Work item:
Any images in the material are to be dropped while every line is retyped exactly.

--*--

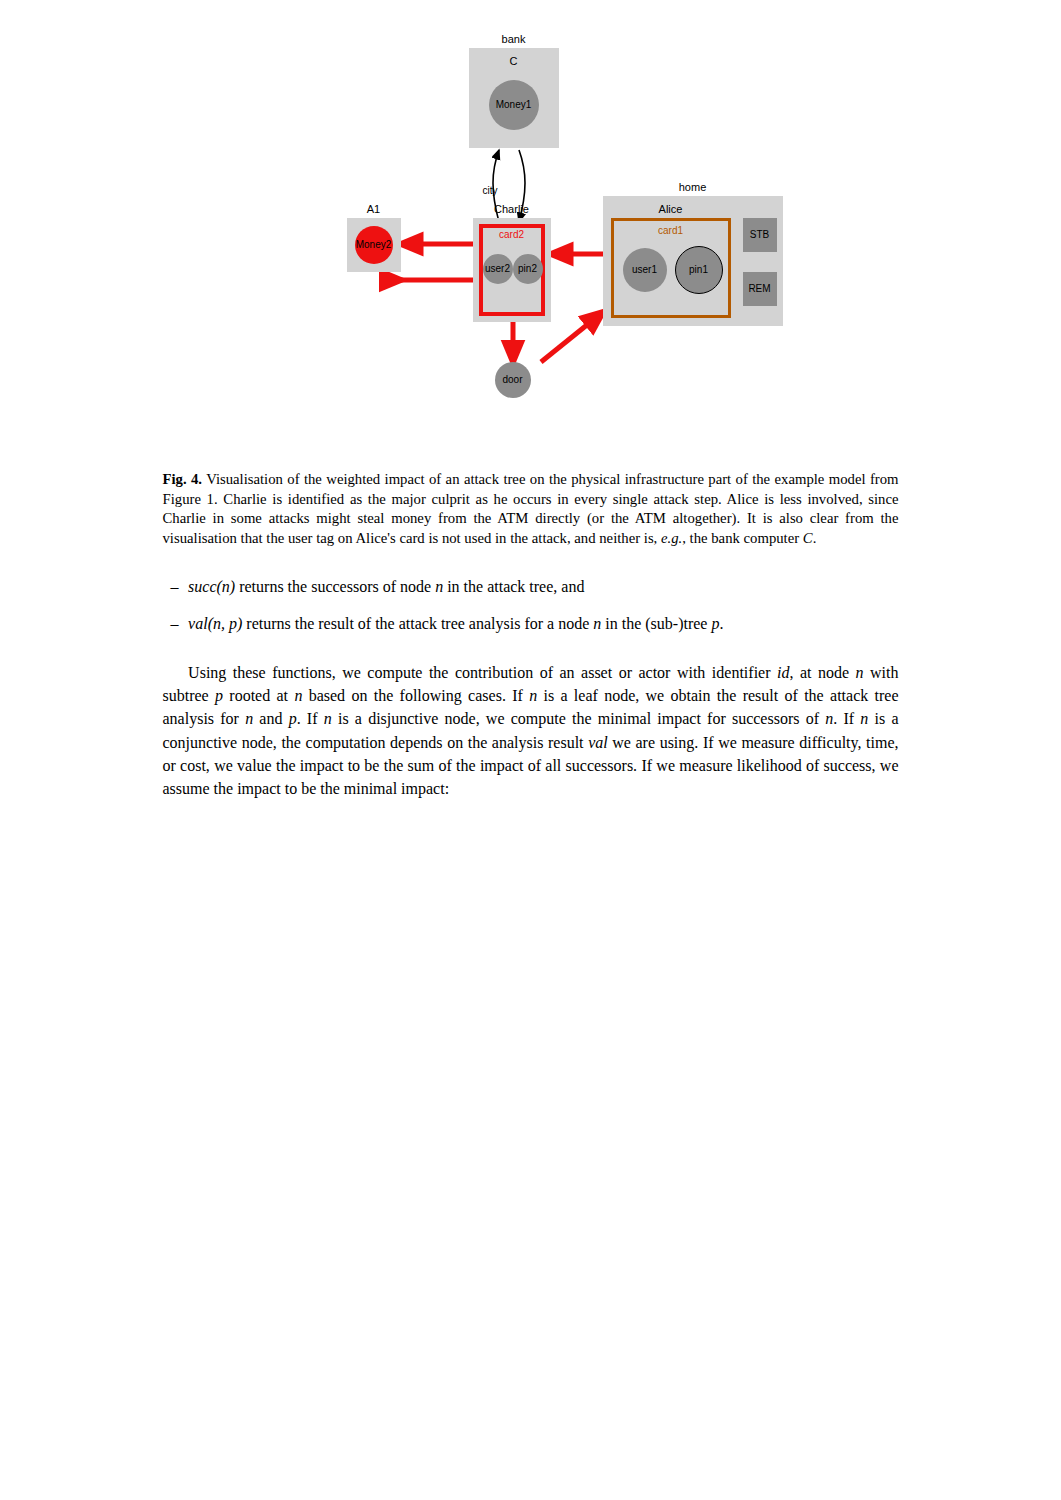bank
C
Money1
city
home
Alice
card1
user1
pin1
STB
REM
Charlie
card2
user2
pin2
A1
Money2
door
Fig. 4. Visualisation of the weighted impact of an attack tree on the physical infrastructure part of the example model from Figure 1. Charlie is identified as the major culprit as he occurs in every single attack step. Alice is less involved, since Charlie in some attacks might steal money from the ATM directly (or the ATM altogether). It is also clear from the visualisation that the user tag on Alice's card is not used in the attack, and neither is, e.g., the bank computer C.
succ(n) returns the successors of node n in the attack tree, and
val(n, p) returns the result of the attack tree analysis for a node n in the (sub-)tree p.
Using these functions, we compute the contribution of an asset or actor with identifier id, at node n with subtree p rooted at n based on the following cases. If n is a leaf node, we obtain the result of the attack tree analysis for n and p. If n is a disjunctive node, we compute the minimal impact for successors of n. If n is a conjunctive node, the computation depends on the analysis result val we are using. If we measure difficulty, time, or cost, we value the impact to be the sum of the impact of all successors. If we measure likelihood of success, we assume the impact to be the minimal impact:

--*--

Task solution:
bank
C
Money1
city
home
Alice
card1
user1
pin1
STB
REM
Charlie
card2
user2
pin2
A1
Money2
door
Fig. 4. Visualisation of the weighted impact of an attack tree on the physical infrastructure part of the example model from Figure 1. Charlie is identified as the major culprit as he occurs in every single attack step. Alice is less involved, since Charlie in some attacks might steal money from the ATM directly (or the ATM altogether). It is also clear from the visualisation that the user tag on Alice's card is not used in the attack, and neither is, e.g., the bank computer C.
succ(n) returns the successors of node n in the attack tree, and
val(n, p) returns the result of the attack tree analysis for a node n in the (sub-)tree p.
Using these functions, we compute the contribution of an asset or actor with identifier id, at node n with subtree p rooted at n based on the following cases. If n is a leaf node, we obtain the result of the attack tree analysis for n and p. If n is a disjunctive node, we compute the minimal impact for successors of n. If n is a conjunctive node, the computation depends on the analysis result val we are using. If we measure difficulty, time, or cost, we value the impact to be the sum of the impact of all successors. If we measure likelihood of success, we assume the impact to be the minimal impact:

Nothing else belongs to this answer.